To address the above-mentioned issues, we propose a novel architecture for joint entity and relation extraction. The key insight of our proposed model is to leverage external lexical and syntactic knowledge to overcome the limitations of BERT-based models encountered during Chinese specific-domain joint extraction. Specifically, lexical knowledge refers to domain dictionaries, such as weapons and equipment nomenclature, which helps to improve NER performance on entities with terminology. Moreover, syntactic knowledge refers to the dependency structure discussed in the current text. As the result of dependency parsing can be transformed into a tree structure, we further adopt the graph-based model to manage the dependency tree and capture the interaction between relations, which compensates for the lack of existing BERT-based models to extract dependencies and, in turn, contributes to relation extraction.
Our proposed model incorporates the joint modeling of span-based and graph-based components by taking advantage of two different structures. More specifically, span-based components feature entity recognition and relation classification by making full use of a localized marker-free context representation [9]. As an extension of the previous work in [9], we incorporate a graph-based component in our model using graph neural networks (GNNs) in the relation classification component. We allow the simultaneous classification of entities and relations with higher accuracy. The main contributions of this study are summarized as follows:
—For the extraction of entities and relations in specific domains, a hybrid framework based on a knowledge-enriched and span-based network is proposed.
—The dependency structure is incorporated in our model, which can leverage external lexical and syntactic knowledge effectively in Chinese specific-domain joint extraction.
=-=-=-=-=
Stated exercise 1: In the passage on joint entity and relation extraction, what does lexical knowledge refer to?
=-=-=-=-=
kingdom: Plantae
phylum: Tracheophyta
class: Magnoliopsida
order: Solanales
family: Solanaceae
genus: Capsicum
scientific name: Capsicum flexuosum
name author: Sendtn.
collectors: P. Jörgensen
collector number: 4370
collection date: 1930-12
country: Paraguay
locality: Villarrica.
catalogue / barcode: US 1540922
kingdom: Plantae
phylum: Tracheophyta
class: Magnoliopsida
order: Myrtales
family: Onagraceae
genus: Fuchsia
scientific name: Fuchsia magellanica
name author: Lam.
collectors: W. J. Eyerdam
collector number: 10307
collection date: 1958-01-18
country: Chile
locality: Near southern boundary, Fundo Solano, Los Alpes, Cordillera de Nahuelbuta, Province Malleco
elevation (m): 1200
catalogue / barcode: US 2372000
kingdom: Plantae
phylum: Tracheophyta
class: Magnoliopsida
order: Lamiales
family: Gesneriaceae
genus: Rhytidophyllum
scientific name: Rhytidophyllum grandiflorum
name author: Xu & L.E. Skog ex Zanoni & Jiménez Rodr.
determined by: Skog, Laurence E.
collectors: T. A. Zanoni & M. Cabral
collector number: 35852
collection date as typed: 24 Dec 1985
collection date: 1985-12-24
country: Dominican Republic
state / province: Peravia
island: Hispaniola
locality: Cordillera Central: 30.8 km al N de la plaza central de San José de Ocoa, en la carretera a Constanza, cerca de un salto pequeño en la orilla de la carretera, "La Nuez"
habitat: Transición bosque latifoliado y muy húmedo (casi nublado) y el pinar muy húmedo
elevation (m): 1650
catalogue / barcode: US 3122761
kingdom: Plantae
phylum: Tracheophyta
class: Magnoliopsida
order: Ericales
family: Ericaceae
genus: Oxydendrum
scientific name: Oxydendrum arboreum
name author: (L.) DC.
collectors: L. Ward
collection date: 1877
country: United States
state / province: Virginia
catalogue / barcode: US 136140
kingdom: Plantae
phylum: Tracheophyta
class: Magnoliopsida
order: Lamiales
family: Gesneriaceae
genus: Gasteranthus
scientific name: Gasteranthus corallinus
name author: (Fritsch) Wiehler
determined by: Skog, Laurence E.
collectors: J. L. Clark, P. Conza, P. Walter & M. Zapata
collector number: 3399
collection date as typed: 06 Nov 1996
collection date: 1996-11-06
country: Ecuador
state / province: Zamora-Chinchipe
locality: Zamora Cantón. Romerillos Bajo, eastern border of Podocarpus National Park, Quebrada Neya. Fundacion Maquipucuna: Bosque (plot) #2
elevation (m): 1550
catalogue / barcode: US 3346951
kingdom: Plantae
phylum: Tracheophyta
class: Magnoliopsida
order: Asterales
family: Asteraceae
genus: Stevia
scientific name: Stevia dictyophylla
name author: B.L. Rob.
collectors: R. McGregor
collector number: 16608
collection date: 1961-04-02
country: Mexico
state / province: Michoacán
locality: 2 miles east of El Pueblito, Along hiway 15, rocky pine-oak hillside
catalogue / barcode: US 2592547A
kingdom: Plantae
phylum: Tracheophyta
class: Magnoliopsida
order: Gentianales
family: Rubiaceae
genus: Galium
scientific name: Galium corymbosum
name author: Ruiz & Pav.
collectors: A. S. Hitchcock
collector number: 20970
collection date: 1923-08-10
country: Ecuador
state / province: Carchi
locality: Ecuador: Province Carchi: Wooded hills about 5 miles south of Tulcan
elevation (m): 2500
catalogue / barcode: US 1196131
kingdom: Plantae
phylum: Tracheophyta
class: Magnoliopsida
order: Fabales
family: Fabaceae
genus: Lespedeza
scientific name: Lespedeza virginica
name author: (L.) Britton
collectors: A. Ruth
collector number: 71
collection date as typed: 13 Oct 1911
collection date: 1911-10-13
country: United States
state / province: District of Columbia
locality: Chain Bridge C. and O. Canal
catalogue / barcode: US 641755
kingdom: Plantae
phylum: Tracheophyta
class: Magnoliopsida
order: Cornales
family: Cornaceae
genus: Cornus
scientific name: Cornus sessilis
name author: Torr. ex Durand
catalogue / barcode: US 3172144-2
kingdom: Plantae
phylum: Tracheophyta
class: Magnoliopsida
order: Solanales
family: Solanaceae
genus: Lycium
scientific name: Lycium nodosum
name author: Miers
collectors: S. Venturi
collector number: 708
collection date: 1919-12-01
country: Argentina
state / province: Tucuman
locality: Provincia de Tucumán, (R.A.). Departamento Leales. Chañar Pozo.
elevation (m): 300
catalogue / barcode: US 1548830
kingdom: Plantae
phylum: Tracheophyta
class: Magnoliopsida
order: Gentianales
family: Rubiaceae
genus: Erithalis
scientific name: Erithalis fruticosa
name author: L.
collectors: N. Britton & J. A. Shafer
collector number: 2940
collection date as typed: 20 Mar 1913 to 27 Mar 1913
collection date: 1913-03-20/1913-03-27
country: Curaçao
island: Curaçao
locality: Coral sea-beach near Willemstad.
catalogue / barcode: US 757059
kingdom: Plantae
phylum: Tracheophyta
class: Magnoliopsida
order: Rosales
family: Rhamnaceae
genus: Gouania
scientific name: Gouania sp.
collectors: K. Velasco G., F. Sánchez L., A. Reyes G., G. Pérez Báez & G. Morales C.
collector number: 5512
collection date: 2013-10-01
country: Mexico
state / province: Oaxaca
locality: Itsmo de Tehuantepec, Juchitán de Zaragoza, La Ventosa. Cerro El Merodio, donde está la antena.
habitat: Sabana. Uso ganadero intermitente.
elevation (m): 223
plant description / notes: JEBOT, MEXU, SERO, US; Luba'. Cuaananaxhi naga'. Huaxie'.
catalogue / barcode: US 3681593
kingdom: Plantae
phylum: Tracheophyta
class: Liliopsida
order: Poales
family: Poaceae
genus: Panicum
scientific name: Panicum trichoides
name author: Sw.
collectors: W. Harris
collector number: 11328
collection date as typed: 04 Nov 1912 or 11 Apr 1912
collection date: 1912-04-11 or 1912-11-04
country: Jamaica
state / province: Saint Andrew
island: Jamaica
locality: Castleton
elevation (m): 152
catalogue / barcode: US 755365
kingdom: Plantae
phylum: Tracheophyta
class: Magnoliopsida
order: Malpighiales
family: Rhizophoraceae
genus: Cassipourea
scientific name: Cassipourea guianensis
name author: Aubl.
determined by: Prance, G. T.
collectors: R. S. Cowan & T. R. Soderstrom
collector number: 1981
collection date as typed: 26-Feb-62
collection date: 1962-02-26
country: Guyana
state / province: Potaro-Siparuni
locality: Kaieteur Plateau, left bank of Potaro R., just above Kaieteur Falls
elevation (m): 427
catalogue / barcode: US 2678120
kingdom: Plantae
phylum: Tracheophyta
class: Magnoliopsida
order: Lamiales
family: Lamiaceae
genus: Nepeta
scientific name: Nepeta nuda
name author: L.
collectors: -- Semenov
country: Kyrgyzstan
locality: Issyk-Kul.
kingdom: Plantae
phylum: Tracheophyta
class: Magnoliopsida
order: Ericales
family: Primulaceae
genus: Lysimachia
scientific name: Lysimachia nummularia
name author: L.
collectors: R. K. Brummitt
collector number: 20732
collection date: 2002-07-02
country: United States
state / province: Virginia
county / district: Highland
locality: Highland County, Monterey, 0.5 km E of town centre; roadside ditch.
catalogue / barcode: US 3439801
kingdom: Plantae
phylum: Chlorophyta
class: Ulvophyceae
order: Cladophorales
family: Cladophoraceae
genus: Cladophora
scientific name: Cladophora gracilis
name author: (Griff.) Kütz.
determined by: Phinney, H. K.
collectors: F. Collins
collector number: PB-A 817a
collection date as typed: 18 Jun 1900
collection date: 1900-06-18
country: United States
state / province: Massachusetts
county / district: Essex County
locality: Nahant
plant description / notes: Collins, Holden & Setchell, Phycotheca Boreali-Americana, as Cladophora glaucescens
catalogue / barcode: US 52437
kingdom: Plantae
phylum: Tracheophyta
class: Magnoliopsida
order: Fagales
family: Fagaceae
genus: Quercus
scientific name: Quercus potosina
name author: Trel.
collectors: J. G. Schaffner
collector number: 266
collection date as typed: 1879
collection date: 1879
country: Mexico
=-=-=-=-=
Stated exercise 2: Recast as a numbered list the part of the entries that opens with the line containing "state / province: District of Columbia" and closes with the line containing "scientific name: Lycium nodosum", both included, with blank lines left out.

Exercise output 1: Domain dictionaries, such as weapons and equipment nomenclature.

Exercise output 2:
1. state / province: District of Columbia
2. locality: Chain Bridge C. and O. Canal
3. catalogue / barcode: US 641755
4. kingdom: Plantae
5. phylum: Tracheophyta
6. class: Magnoliopsida
7. order: Cornales
8. family: Cornaceae
9. genus: Cornus
10. scientific name: Cornus sessilis
11. name author: Torr. ex Durand
12. catalogue / barcode: US 3172144-2
13. kingdom: Plantae
14. phylum: Tracheophyta
15. class: Magnoliopsida
16. order: Solanales
17. family: Solanaceae
18. genus: Lycium
19. scientific name: Lycium nodosum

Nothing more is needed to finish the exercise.